Solar fencing presents an interesting transition: energy stops being an added installation and begins to blend with building. When a material can serve a physical function and generate electricity, the financial calculus changes. Bricks will still have a place, but in many industrial, agricultural, or residential perimeters, they compete not only against other fencing materials but also against an asset that can recover part of its cost.
Frequently Asked Questions
Does a solar fence produce less than a rooftop panel?
Usually yes, compared to a well-oriented and tilted roof. But a solar fence uses a surface that previously produced no electricity and can be valuable if it reduces consumption or generates income.
Why are bifacial panels used in solar fences?

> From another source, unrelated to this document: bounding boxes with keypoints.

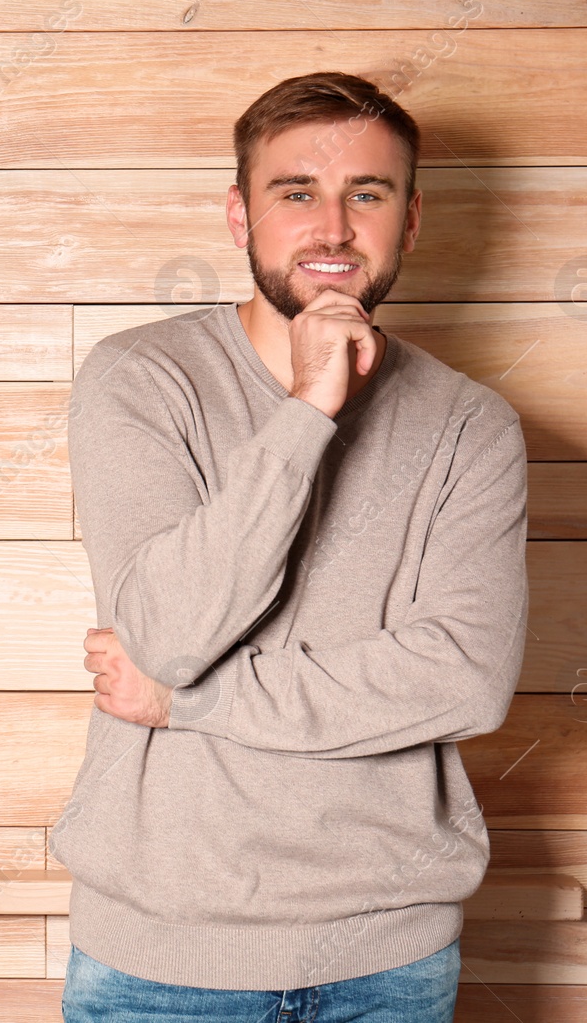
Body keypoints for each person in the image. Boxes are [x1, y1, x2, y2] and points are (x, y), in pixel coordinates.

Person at [53, 71, 530, 1022]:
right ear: (240, 216)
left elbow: (463, 681)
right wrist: (311, 408)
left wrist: (193, 699)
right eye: (296, 192)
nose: (334, 228)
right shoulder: (141, 382)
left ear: (411, 219)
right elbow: (167, 628)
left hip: (389, 957)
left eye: (368, 193)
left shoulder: (473, 428)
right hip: (162, 960)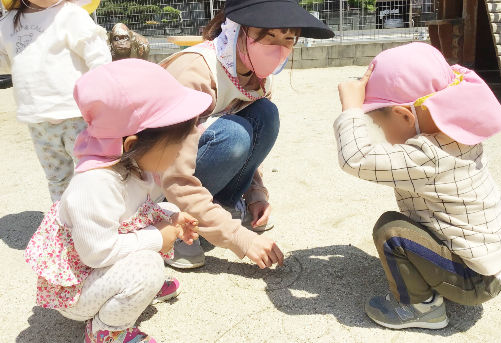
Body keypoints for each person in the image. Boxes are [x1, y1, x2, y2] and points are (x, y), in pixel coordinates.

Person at [24, 59, 211, 343]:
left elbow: (136, 211)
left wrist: (169, 220)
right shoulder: (94, 186)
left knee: (169, 211)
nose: (180, 153)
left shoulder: (131, 165)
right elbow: (97, 254)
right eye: (175, 146)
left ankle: (130, 288)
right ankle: (107, 332)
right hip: (77, 289)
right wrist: (158, 238)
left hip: (97, 266)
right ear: (133, 145)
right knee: (149, 265)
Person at [334, 43, 501, 329]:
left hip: (475, 282)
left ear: (405, 115)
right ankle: (438, 280)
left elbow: (355, 158)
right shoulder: (460, 137)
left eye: (380, 125)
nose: (382, 134)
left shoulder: (427, 156)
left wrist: (351, 110)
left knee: (392, 231)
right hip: (495, 268)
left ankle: (420, 308)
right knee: (413, 225)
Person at [160, 0, 334, 269]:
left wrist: (256, 195)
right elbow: (172, 174)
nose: (279, 47)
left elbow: (253, 142)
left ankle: (222, 208)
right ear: (238, 31)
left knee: (265, 114)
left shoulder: (257, 75)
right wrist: (240, 239)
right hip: (159, 186)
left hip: (195, 170)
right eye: (269, 35)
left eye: (289, 38)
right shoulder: (196, 71)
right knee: (233, 133)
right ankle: (176, 228)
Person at [0, 0, 111, 201]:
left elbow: (98, 55)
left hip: (77, 114)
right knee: (57, 178)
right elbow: (6, 60)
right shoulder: (9, 23)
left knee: (93, 172)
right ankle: (63, 223)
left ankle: (98, 219)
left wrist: (100, 94)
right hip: (38, 119)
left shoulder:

Because they capture light on both sides. In vertical setups, they can utilize morning and evening sunlight as well as reflected light from the ground or nearby surfaces.
Is it always cheaper to build with solar panels than with bricks?
Not necessarily. It depends on the country, labor costs, structure, permits, electrical connection, orientation, electricity prices, and type of enclosure. The advantage appears when considering total lifecycle costs versus energy generation benefits.
Where does a solar fence make the most sense?
In industrial sites, farms, parking lots, commercial perimeters, homes with good solar exposure, or places where a fence is already needed and nearby electricity consumption exists.